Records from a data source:

▼▼▼

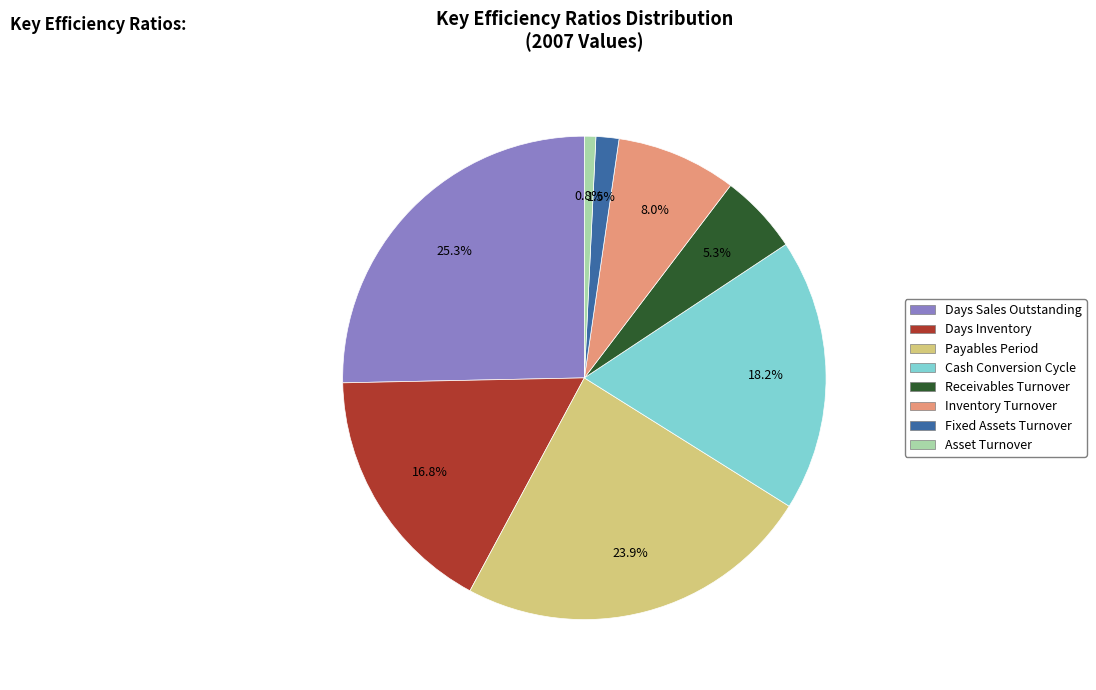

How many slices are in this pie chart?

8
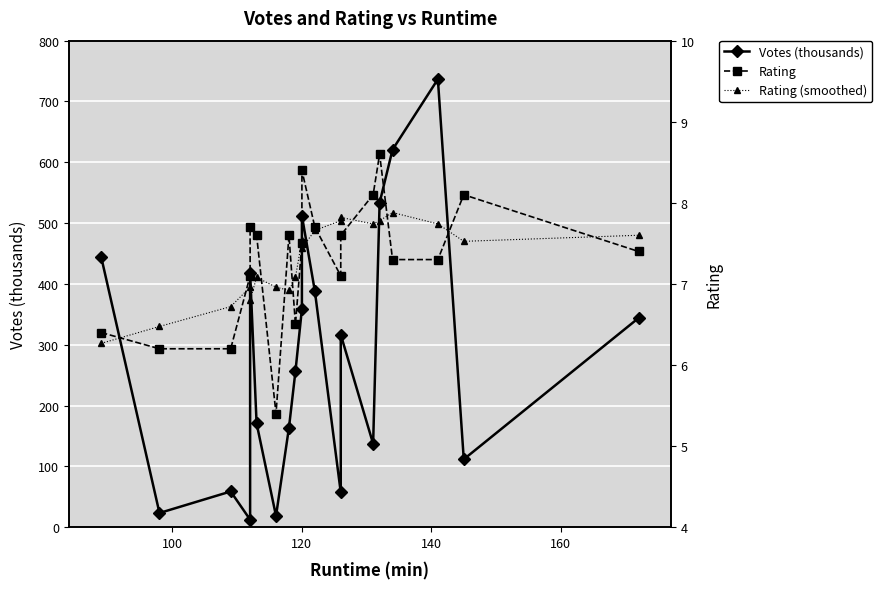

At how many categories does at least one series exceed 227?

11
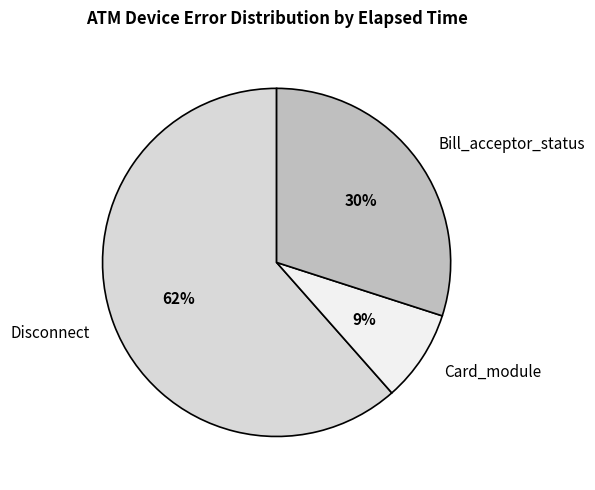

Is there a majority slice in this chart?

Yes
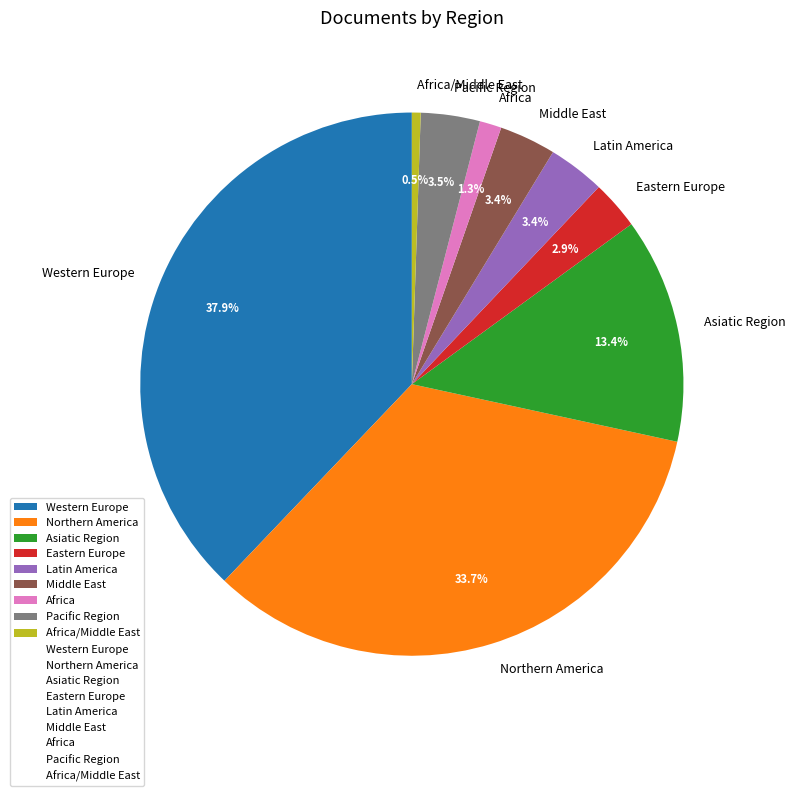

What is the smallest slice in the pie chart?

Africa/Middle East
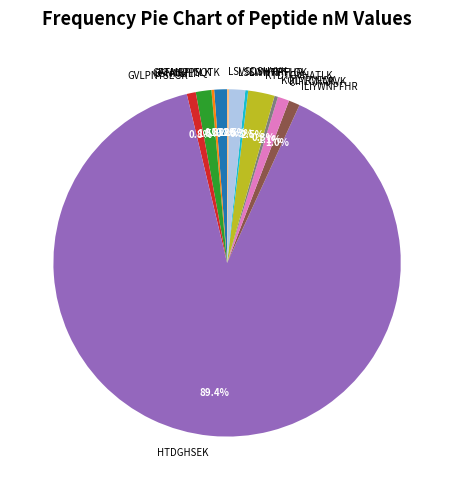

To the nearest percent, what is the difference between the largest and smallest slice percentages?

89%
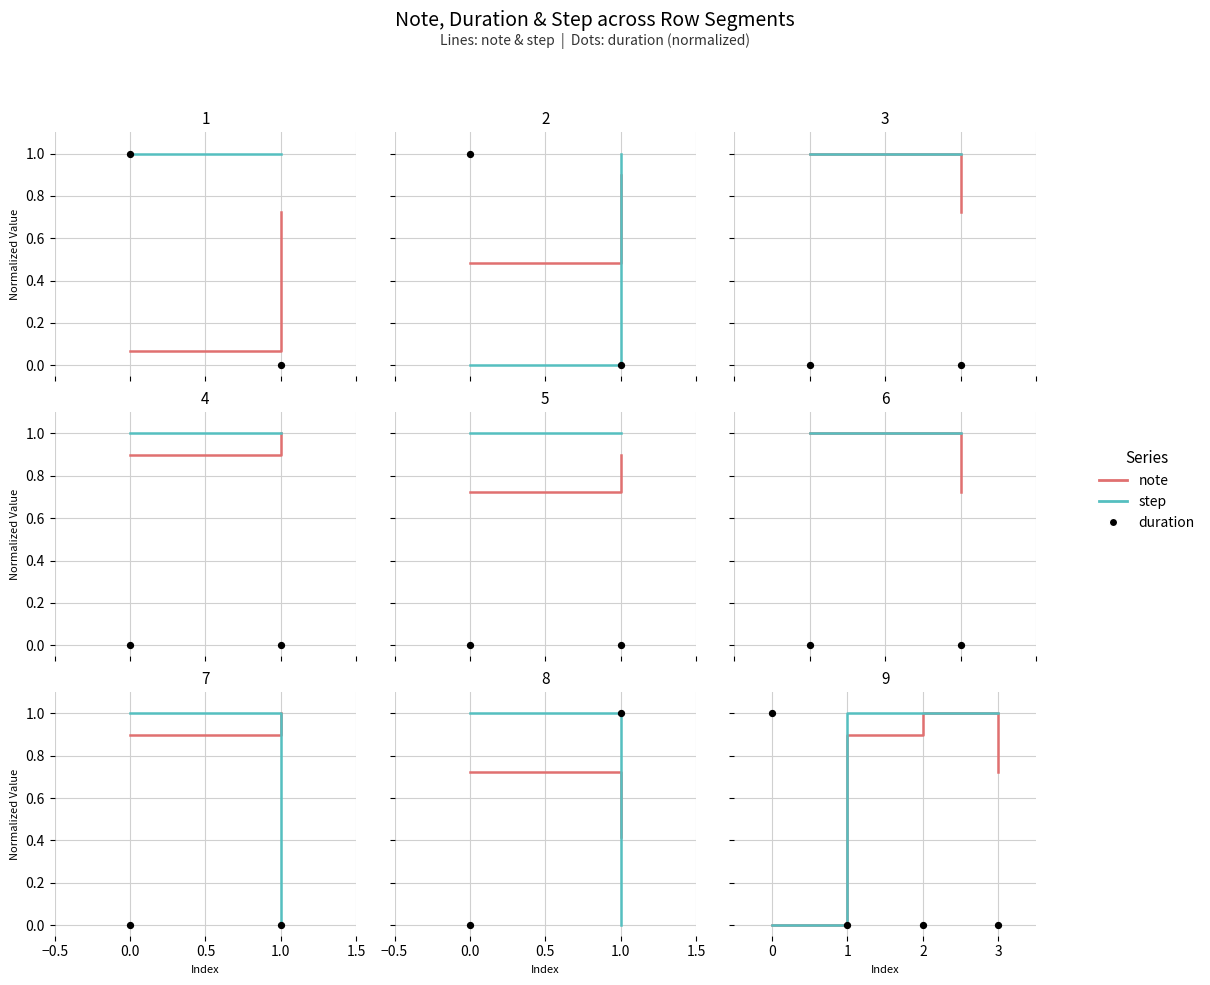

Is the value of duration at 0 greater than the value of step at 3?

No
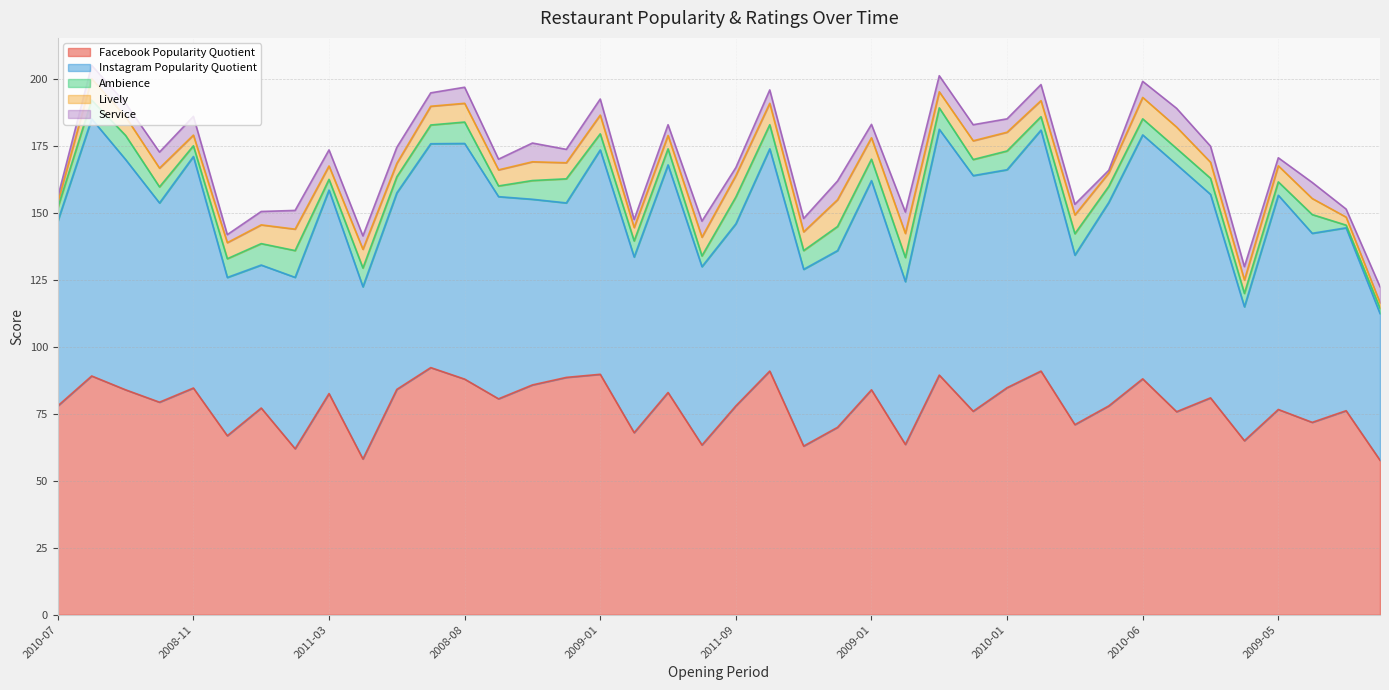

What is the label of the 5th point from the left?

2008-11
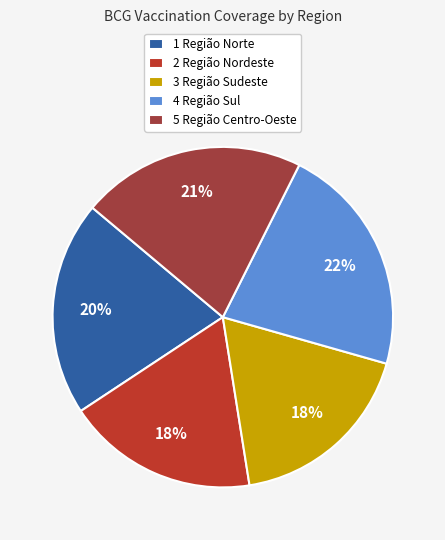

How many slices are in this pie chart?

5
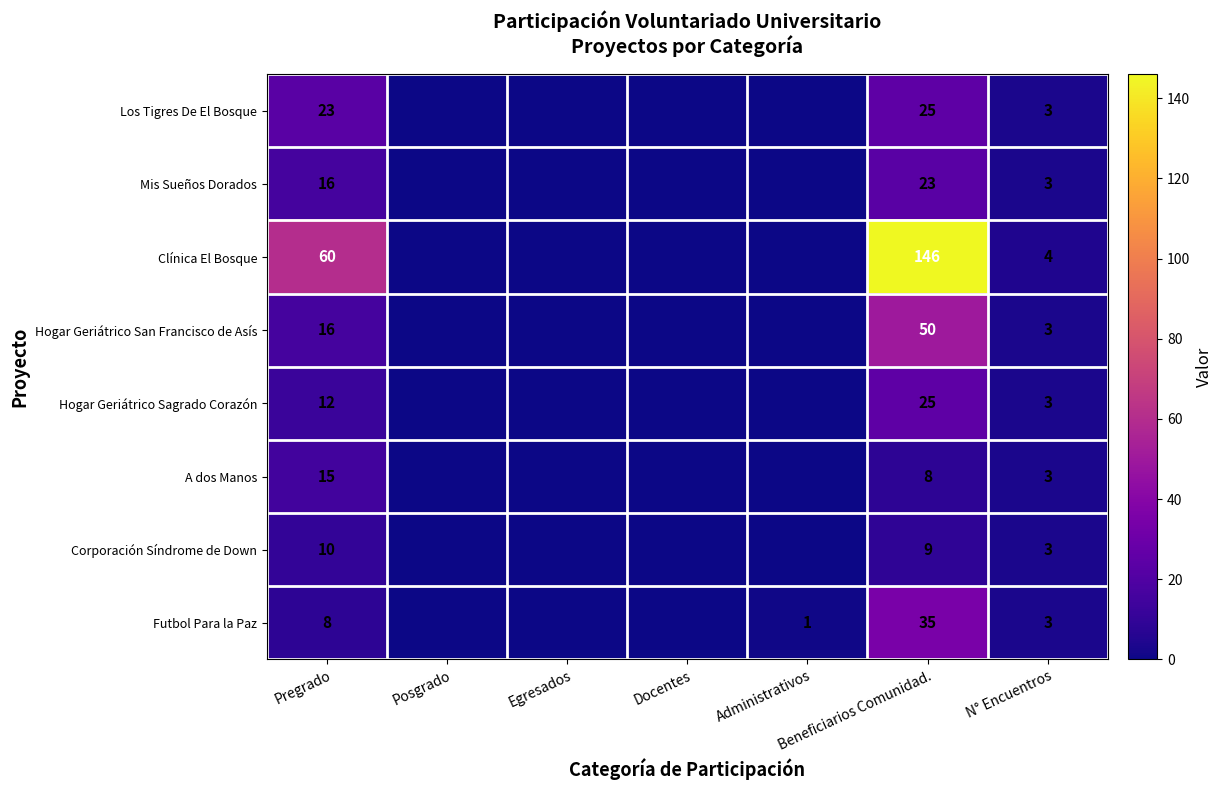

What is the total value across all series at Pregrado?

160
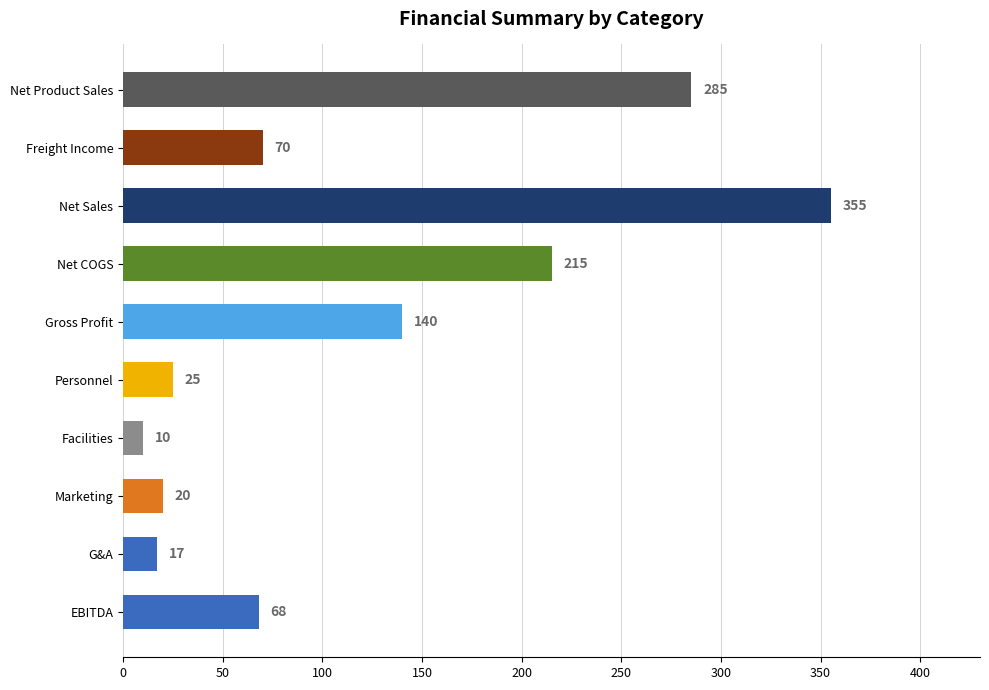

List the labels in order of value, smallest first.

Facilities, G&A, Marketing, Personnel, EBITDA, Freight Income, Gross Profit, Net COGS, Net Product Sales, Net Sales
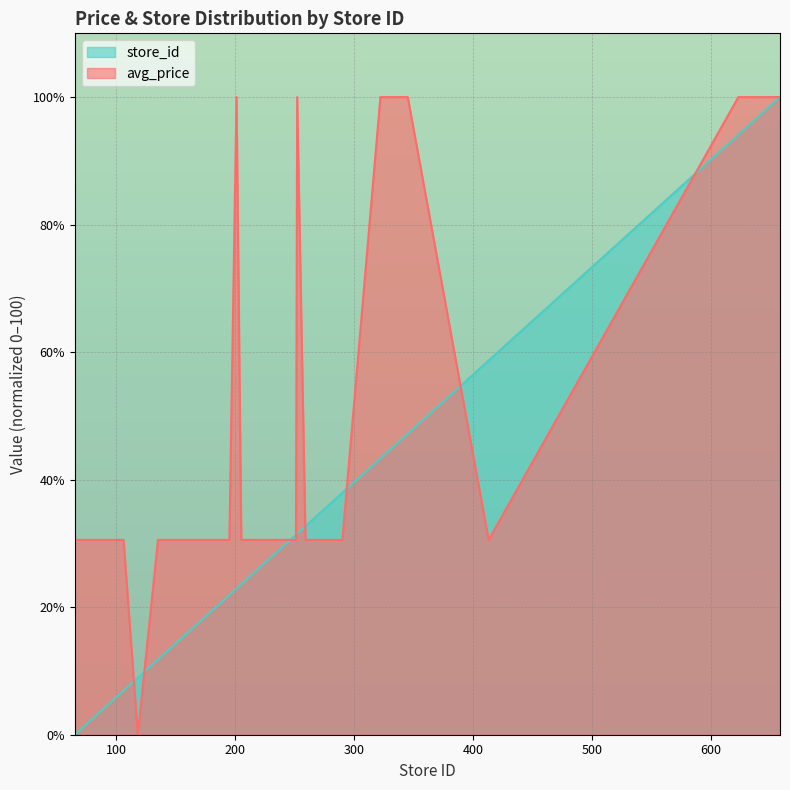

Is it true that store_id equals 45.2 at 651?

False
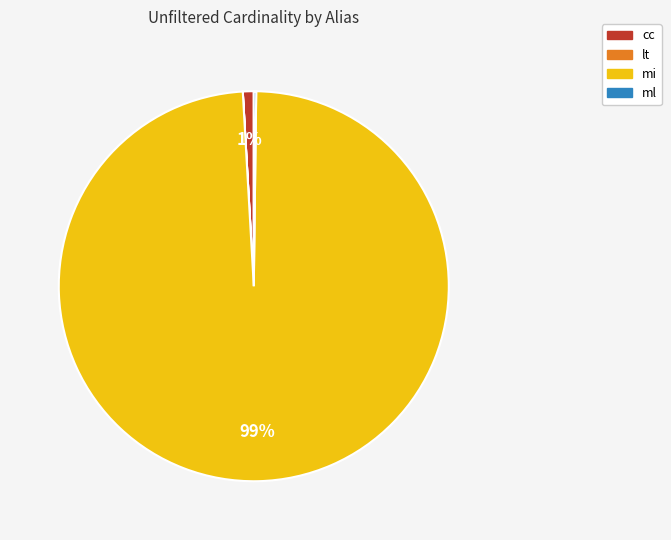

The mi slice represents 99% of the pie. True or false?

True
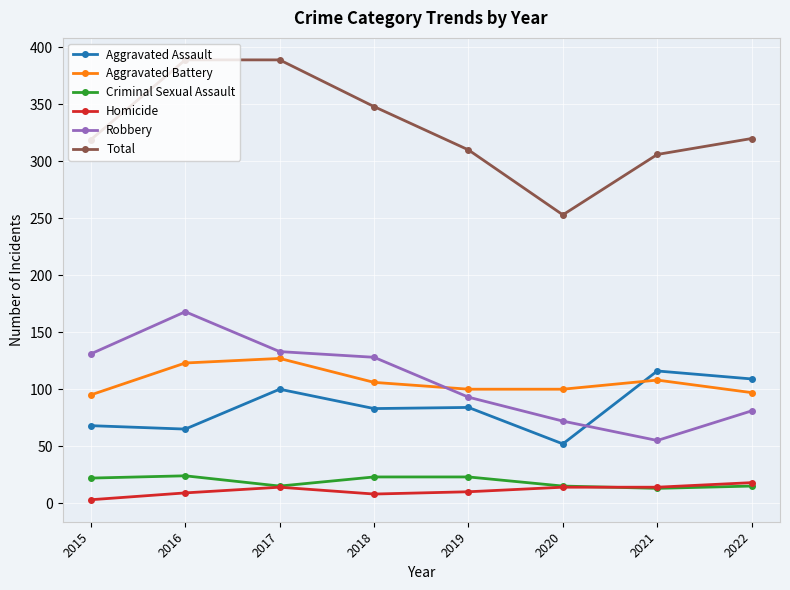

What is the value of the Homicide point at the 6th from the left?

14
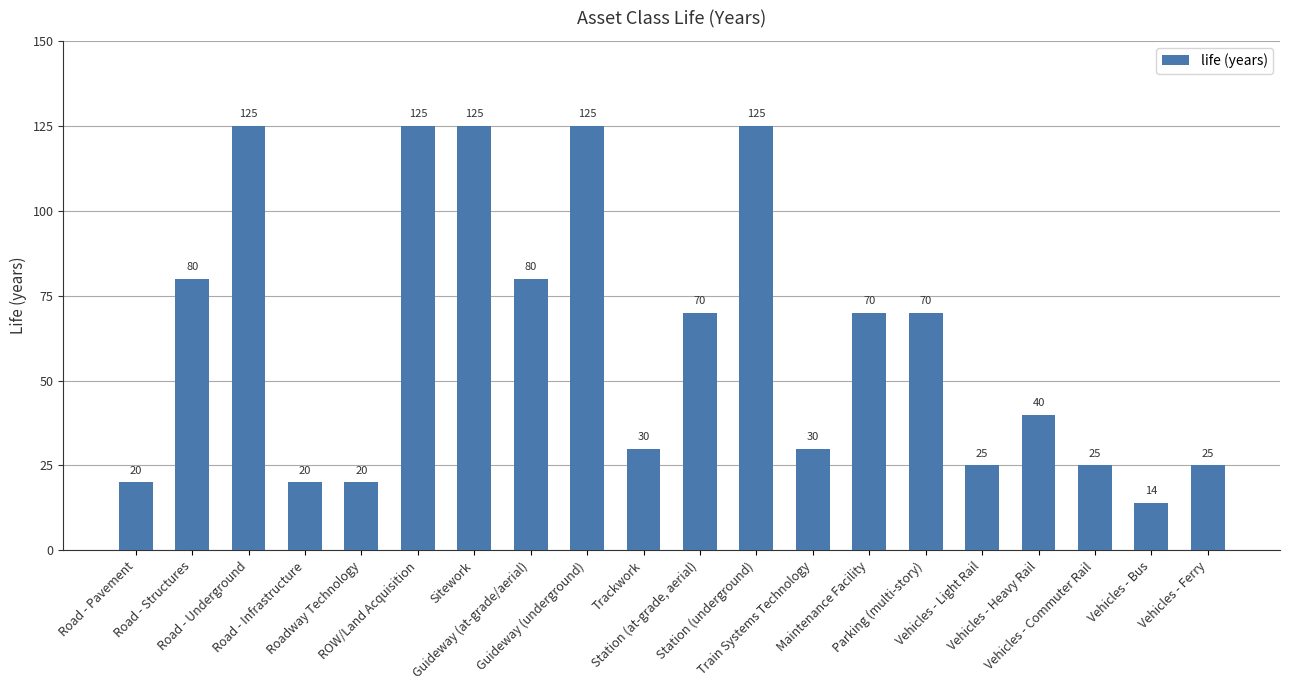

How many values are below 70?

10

▲▲▲

■ Task statement ■
Can you give every line of the records above as a numbered list, skipping the blank lines and leaving the pictures out?

■ Answer space ■
1. How many slices are in this pie chart?
2. 8
3. At how many categories does at least one series exceed 227?
4. 11
5. Is there a majority slice in this chart?
6. Yes
7. What is the smallest slice in the pie chart?
8. Africa/Middle East
9. To the nearest percent, what is the difference between the largest and smallest slice percentages?
10. 89%
11. Is the value of duration at 0 greater than the value of step at 3?
12. No
13. What is the label of the 5th point from the left?
14. 2008-11
15. How many slices are in this pie chart?
16. 5
17. What is the total value across all series at Pregrado?
18. 160
19. List the labels in order of value, smallest first.
20. Facilities, G&A, Marketing, Personnel, EBITDA, Freight Income, Gross Profit, Net COGS, Net Product Sales, Net Sales
21. Is it true that store_id equals 45.2 at 651?
22. False
23. The mi slice represents 99% of the pie. True or false?
24. True
25. What is the value of the Homicide point at the 6th from the left?
26. 14
27. How many values are below 70?
28. 10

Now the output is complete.